My brother-in-law came to pick me up and I was lucky enough to be able to stay at my sister’s house with them and their 2 little doggies to assist with my recovery. I pretty much slept through the first few days, sucking back ice chips and painkillers. I didn’t experience any major issues – only the weird feeling of itchiness in the area around my wound as the skin and surrounding tissue started to heal.
My sister made green smoothies and my Mom brought over homemade chicken soup & bone broth. Sleep was my highest priority, along with keeping up my sense of humour and cuddling with the dogs. As someone who lives alone, being in a place surrounded by love and not having to be responsible for anything was like miraculous medicine. I will be forever grateful to my family for dropping everything in their own lives to take care of me. I look forward to the time when we’re on the other side of this and a new chapter can begin.

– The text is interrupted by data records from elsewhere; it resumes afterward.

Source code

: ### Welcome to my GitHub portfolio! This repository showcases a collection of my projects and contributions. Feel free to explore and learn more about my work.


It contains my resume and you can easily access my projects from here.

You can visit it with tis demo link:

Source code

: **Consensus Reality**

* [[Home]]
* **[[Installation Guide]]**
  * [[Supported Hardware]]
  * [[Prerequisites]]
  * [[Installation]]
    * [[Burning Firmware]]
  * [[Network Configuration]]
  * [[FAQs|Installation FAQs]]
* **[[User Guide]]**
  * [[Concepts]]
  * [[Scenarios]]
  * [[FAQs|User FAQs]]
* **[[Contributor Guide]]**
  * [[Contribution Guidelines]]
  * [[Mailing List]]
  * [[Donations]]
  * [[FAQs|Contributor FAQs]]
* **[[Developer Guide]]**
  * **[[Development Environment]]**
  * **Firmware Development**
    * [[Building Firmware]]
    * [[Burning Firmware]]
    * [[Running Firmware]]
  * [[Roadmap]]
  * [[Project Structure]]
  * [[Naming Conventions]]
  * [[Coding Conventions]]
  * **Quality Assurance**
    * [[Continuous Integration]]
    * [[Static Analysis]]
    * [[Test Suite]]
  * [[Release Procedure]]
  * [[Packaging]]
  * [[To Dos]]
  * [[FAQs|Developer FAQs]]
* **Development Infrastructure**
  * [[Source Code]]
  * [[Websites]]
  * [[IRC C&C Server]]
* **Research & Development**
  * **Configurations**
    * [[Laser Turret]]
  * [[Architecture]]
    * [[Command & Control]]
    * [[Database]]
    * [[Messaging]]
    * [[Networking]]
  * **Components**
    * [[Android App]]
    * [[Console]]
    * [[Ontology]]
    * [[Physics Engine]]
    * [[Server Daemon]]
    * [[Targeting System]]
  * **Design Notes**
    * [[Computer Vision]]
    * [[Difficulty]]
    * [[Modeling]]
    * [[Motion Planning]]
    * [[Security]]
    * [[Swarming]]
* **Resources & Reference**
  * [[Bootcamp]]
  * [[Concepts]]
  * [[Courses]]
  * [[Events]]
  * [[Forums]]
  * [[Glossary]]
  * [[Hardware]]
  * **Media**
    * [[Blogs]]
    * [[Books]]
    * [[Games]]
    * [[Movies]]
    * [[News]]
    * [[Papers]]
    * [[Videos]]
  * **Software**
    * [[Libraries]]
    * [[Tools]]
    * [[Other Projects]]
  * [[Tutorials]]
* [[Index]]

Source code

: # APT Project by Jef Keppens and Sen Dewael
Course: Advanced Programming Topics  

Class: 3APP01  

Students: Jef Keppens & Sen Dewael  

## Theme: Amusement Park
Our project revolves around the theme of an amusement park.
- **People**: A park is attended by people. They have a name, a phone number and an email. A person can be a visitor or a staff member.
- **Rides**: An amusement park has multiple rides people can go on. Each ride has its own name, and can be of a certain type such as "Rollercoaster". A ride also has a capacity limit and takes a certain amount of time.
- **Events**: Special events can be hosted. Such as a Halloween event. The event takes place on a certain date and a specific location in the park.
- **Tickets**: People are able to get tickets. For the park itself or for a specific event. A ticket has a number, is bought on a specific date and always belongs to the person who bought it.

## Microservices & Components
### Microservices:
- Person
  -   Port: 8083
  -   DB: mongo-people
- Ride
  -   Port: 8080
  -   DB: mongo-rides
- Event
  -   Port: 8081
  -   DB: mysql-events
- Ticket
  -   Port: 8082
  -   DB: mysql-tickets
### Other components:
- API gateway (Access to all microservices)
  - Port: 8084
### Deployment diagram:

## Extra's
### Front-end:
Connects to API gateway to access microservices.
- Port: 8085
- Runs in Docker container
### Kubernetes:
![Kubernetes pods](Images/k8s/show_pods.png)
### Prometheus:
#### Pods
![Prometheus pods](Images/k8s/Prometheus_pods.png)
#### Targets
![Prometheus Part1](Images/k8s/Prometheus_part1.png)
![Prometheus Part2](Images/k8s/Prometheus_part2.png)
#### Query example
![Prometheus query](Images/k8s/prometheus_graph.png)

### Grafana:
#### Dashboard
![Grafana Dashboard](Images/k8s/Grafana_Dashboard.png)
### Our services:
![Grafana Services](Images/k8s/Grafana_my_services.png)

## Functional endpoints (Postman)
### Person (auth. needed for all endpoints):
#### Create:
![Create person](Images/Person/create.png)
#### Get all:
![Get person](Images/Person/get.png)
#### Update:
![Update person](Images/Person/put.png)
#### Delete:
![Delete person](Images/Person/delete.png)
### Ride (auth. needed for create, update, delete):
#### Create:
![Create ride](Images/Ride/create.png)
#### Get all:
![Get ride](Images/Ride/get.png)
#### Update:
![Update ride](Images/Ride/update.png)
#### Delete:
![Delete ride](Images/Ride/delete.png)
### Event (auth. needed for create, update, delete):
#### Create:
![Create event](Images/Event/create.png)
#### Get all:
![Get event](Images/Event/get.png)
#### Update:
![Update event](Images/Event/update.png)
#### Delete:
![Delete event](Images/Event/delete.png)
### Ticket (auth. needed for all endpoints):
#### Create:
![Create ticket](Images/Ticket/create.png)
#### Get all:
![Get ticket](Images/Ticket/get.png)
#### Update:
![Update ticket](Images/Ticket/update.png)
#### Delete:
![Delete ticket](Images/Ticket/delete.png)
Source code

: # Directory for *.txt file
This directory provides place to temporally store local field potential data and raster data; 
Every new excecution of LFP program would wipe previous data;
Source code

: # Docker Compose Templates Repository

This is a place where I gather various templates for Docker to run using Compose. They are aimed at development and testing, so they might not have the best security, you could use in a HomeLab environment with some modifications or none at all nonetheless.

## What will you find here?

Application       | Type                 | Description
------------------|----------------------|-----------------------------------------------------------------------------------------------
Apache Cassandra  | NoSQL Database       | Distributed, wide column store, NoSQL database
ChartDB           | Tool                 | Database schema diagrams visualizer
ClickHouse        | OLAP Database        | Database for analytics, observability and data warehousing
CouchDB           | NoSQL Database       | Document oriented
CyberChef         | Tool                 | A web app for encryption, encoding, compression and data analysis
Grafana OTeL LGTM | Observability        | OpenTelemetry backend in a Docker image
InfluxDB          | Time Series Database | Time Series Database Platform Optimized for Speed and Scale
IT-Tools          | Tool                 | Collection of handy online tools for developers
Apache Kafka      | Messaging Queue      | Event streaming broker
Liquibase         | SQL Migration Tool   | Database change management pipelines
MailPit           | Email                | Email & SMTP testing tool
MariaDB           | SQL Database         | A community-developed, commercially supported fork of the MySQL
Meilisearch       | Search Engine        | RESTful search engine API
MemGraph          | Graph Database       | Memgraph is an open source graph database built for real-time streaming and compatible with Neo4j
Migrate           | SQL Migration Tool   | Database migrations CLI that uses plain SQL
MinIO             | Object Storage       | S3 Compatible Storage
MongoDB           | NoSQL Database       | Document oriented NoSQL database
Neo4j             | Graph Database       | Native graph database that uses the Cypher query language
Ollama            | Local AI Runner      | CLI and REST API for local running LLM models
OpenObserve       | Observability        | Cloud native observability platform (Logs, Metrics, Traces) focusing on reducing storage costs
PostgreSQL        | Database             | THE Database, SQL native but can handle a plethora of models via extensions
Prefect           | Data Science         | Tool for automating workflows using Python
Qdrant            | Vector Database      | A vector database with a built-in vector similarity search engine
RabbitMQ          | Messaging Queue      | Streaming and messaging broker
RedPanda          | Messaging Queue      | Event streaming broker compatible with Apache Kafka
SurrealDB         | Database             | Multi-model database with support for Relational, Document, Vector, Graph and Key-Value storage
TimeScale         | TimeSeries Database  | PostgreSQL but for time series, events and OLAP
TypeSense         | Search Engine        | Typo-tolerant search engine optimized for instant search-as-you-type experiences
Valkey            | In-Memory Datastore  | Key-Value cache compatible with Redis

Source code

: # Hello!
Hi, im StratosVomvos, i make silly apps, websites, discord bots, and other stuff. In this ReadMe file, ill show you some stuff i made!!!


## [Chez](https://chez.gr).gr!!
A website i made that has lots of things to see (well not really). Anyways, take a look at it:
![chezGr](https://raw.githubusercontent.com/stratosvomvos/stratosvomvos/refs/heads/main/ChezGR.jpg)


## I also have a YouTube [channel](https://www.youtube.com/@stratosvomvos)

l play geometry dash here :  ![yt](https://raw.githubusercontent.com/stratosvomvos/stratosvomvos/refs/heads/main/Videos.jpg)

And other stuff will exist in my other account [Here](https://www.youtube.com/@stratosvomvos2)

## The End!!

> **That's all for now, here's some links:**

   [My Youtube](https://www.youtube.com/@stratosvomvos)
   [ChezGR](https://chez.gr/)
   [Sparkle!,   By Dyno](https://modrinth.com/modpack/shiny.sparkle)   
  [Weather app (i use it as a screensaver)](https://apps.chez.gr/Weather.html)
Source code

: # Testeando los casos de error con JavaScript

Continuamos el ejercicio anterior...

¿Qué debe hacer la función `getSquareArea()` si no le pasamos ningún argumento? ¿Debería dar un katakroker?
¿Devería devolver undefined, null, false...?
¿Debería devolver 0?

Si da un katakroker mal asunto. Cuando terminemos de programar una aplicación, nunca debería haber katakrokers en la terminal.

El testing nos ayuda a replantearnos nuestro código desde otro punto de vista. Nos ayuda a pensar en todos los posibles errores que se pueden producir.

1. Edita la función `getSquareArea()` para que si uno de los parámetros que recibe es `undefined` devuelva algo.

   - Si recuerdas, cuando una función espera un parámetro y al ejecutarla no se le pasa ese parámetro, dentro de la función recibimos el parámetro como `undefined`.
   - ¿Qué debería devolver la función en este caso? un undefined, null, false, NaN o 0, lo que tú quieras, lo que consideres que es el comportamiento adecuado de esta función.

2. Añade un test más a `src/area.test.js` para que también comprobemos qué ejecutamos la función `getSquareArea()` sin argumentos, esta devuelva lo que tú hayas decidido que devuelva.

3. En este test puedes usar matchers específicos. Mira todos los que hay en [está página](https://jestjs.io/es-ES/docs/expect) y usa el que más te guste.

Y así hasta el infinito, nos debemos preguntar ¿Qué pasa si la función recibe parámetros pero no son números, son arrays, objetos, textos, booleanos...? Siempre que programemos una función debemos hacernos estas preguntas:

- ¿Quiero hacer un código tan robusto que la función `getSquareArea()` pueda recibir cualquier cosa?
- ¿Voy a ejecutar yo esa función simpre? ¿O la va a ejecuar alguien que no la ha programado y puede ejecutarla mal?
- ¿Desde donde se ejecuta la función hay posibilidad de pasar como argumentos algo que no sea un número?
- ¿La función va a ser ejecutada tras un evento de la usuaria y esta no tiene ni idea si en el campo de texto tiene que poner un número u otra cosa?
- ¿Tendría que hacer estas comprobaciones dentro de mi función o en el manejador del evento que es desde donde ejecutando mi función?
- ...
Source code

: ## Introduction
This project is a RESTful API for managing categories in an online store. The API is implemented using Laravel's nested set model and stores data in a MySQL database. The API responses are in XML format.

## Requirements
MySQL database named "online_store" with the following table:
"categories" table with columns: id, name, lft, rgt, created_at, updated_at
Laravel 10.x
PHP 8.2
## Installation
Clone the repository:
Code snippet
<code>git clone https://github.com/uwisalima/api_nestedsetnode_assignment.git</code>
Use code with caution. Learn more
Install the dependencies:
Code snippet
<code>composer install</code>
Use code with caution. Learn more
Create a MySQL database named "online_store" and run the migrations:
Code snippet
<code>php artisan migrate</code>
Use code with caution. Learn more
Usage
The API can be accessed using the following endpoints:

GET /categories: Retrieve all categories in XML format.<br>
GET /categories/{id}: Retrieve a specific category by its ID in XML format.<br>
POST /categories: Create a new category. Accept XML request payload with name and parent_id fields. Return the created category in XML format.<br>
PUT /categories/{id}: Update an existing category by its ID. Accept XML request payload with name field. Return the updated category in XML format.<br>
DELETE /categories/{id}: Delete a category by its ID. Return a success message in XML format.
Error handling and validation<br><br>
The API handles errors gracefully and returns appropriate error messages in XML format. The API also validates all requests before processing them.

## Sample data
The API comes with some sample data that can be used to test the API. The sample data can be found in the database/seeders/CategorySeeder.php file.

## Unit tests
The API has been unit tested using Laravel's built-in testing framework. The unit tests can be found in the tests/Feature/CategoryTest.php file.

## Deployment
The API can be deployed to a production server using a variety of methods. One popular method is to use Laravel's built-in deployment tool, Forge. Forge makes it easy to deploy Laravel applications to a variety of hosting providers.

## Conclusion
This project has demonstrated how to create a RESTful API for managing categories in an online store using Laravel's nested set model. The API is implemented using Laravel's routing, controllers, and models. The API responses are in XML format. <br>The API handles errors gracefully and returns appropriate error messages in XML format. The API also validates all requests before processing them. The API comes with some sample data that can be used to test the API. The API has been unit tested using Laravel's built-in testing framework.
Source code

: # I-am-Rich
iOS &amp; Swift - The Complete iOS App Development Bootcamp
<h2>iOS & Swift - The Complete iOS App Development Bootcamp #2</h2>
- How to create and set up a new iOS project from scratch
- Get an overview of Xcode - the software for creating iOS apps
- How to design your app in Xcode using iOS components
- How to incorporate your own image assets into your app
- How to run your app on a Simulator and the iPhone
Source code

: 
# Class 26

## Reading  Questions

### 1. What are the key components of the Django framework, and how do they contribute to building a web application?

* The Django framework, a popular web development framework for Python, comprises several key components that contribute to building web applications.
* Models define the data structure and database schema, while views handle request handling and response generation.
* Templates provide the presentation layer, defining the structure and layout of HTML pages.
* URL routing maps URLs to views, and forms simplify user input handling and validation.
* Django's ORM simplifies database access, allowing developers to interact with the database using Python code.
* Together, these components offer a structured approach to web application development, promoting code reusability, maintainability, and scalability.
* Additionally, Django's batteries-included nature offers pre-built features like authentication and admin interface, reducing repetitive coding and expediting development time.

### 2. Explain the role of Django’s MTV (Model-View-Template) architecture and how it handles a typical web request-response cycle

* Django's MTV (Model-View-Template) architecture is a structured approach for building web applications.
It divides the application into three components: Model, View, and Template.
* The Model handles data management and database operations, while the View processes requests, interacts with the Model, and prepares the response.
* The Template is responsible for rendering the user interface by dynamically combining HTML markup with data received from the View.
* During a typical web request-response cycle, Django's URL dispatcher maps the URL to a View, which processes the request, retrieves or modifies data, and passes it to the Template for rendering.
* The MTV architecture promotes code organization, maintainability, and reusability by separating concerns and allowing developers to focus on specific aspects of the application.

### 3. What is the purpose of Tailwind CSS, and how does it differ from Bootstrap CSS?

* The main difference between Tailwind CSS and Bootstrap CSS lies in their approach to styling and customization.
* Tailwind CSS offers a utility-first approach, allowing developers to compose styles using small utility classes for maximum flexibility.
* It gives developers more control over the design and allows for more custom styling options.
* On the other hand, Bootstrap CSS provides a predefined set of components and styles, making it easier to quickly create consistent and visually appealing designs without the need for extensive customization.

I was able to return home to my apartment after a week’s time to continue my recovery. I was still off from work, but REALLY, REALLY tired. You really don’t appreciate the role of the thyroid until your hormones get out of whack, and you aren’t even recognizable to yourself. I had to wait for the follow-up meeting with my surgeon before any changes could be made or additional tests done – which felt unbearable – but it is what it is.
And so the waiting game began to do new blood work, adjust thyroid medication, and to determine the path forward.